Research Misconduct


As a major funder, producer, and user of research, the Federal government has a vital interest in the integrity of the research record. Advances in science and engineering depend on the reliability of the record, as do the benefits associated with them in are as such as health and national security. Sustained public trust in the scientific enterprise also requires confidence in the record and in the processes involved in its ongoing development. Although most agencies have policies and procedures in place for handling allegations of research misconduct, not all do, and policies are not uniform across agencies. The 1993 National Academy of Sciences panel report on Responsible Science: Ensuring the Integrity of the Research Process and the 1995 Health and Human Services' “Ryan Commission's”report on Integrity and Misconduct in Research: Report of the Commission of Research Integrity recommended the development uniform government-wide policies and procedures for research misconduct, although they differed in some specifics. It was with these considerations in mind that the NSTC established a Panel on Research Integrity comprised of representatives of the major research agencies and the Office of Science and Technology Policy. The Panel was charged to develop guiding principles for agencies and research institutions for handling cases of alleged research misconduct and to recommend a definition of research misconduct that would be adopted by all agencies.

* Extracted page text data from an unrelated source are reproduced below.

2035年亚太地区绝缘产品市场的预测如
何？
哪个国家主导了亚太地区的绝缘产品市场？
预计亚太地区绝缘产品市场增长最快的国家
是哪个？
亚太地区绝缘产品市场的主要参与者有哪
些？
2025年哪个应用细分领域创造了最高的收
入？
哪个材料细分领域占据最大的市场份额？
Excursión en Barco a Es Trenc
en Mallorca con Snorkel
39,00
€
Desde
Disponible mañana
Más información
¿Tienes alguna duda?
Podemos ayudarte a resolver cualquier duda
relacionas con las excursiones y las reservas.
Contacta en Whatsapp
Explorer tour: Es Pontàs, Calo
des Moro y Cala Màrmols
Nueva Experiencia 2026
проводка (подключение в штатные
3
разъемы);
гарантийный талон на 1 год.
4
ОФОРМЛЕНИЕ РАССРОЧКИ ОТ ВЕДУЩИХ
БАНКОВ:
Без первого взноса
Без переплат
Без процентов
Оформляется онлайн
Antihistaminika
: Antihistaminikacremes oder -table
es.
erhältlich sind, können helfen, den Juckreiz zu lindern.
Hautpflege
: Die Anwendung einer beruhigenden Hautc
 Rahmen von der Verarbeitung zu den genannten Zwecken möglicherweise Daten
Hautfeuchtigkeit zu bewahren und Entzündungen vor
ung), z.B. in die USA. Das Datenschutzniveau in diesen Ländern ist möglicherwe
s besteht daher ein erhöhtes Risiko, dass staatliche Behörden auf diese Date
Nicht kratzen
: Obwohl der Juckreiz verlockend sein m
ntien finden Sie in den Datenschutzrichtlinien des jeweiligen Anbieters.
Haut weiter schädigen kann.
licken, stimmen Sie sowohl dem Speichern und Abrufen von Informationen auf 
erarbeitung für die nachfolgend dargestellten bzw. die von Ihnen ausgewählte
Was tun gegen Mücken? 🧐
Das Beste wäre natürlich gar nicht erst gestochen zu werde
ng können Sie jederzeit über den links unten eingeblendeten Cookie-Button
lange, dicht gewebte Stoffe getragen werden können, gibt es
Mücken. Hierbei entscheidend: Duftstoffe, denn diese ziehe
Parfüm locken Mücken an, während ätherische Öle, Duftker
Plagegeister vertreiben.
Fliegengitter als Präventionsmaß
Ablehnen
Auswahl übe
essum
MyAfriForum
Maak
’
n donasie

The Research Integrity Panel's proposed definition and guiding principles has been circulated to the Committee on Science for review and approval, following which the revised policy will be sent to the full NSTC for approval. OSTP is coordinating agency responses and is responsible for developing a revised draft. The policy will be published in the Federal Register for public comment by spring 1999. Agencies and universities that accept Federal research funds will be expected to comply with the new policy when it is finalized.